TÜRK TABİPLER BİRLİĞİ DERHÂL VE GECİKMEKSİZİN KAPATILMALIDIR
MHP Lideri Devlet Bahçeli, Türk Tabipler Birliğinin (TBB) sağlık kurumlarında siyah kurdele takmasına tepki göstererek, "Bu teşebbüs zehirli ve zillet bir komplodur." dedi.
TBB hakkında sosyal medya hesabından çarpıcı açıklamalarda bulan Bahçeli, "İnsan ve toplum sağlığı hakkında asılsız şaibe ve şüpheleri körükleyen, adında da Türk bulunan Tabipler Birliği derhâl ve gecikmeksizin kapatılmalıdır. Yöneticileriyle ilgili adli işlem yapılmalıdır." çağrısında bulundu.

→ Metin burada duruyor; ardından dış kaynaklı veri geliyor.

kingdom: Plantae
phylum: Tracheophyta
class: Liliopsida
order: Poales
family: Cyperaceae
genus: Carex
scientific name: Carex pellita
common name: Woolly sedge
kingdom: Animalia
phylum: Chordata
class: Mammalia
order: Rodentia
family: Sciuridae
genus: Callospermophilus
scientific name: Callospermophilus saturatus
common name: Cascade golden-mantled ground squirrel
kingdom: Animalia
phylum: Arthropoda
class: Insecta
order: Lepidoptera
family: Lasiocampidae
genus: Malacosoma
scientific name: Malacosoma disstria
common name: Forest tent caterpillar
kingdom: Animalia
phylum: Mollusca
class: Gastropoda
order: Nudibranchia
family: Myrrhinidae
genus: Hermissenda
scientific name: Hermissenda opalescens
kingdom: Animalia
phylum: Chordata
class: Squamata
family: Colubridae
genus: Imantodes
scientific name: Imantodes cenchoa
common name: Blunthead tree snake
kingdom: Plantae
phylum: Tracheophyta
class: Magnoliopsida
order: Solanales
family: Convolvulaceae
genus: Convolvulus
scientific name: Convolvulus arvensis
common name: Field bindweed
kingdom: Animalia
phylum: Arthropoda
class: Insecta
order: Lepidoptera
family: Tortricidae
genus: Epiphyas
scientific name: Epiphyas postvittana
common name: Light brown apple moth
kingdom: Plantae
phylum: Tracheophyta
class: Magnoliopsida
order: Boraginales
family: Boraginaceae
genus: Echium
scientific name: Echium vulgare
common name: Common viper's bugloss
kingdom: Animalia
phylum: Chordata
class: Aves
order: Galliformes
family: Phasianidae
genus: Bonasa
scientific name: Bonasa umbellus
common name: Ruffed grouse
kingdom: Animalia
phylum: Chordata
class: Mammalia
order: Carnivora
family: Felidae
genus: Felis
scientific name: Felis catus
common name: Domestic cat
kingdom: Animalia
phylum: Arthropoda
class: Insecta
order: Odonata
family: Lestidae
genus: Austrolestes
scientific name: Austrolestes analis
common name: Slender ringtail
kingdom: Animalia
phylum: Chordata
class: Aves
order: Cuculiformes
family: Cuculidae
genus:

Bahçeli açıklamasında şu ifadeleri kullandı:
"Ülkemizin yeni tip koronavirüs salgınıyla mücadelesini kösteklemek isteyen, vatandaşlarımızla birlikte sağlık çalışanlarımızı telaş ve paniğe sürüklemek amacı taşıyan kötü niyetli bir kampanya devamlı mesafe almaktadır. Bunu görüyoruz, karanlık emel sahiplerini biliyoruz. Türk Tabipler Birliği isimli ihanet oluşumu sözde artan vakalara, hayatını kaybeden insanlarımıza ve sağlık çalışanlarımıza dikkat çekmek maksadıyla tüm sağlık kurumlarında siyah kurdele takacakmış! Bu teşebbüs zehirli ve zillet bir komplodur. Siyah kurdele takınca ne olacak? Kovid-19 hastalığından tedavi gören insanlarımıza ne diyecekler? Bu kapsamda vefat eden kardeşlerimizin ailelerine ne anlatacaklar? Birlikten ziyade illete dönen tabipliğin yüz karaları nereye ulaşmayı hedefliyorlar? Siyah kurdele takan takmayan ayrımı hastanelerde vasat bulursa muhtemel gelişmeler hakkında bir fikri olan var mıdır? Türk Tabipler Birliği korona kadar tehlikelidir, tehdit saçmaktadır. Üstelik, hükûmete yönelik 'Yönetemiyorsunuz, ölüyor, tükeniyoruz.' eylemi haince bir tertiptir. Türk Tabipler Birliği, insan ve toplum sağlığı hakkında asılsız şaibe ve şüpheleri körüklemektedir. Türk Tabipler Birliği, bugünkü hassas dönemde, insan ve toplum sağlığı hakkında asılsız şaibe ve şüpheleri körüklemektedir. Bu nedenle sadece adında Türk bulunan Tabipler Birliği derhâl ve gecikmeksizin kapatılmalıdır. Yöneticileriyle ilgili adli işlem yapılmalıdır. Virüsle mücadeleye hesapsız ve art niyetsiz devam eden vatansever bilim insanlarımızdan oluşacak bir müteşebbis heyet kurulmalı, rezaletin, hıyanetin ve Türkiye husumetinin kara sayfası kapatılmalıdır. Artık Türk Tabipler Birliğine sabır ve tahammül gösterilmesi imkânsızdır."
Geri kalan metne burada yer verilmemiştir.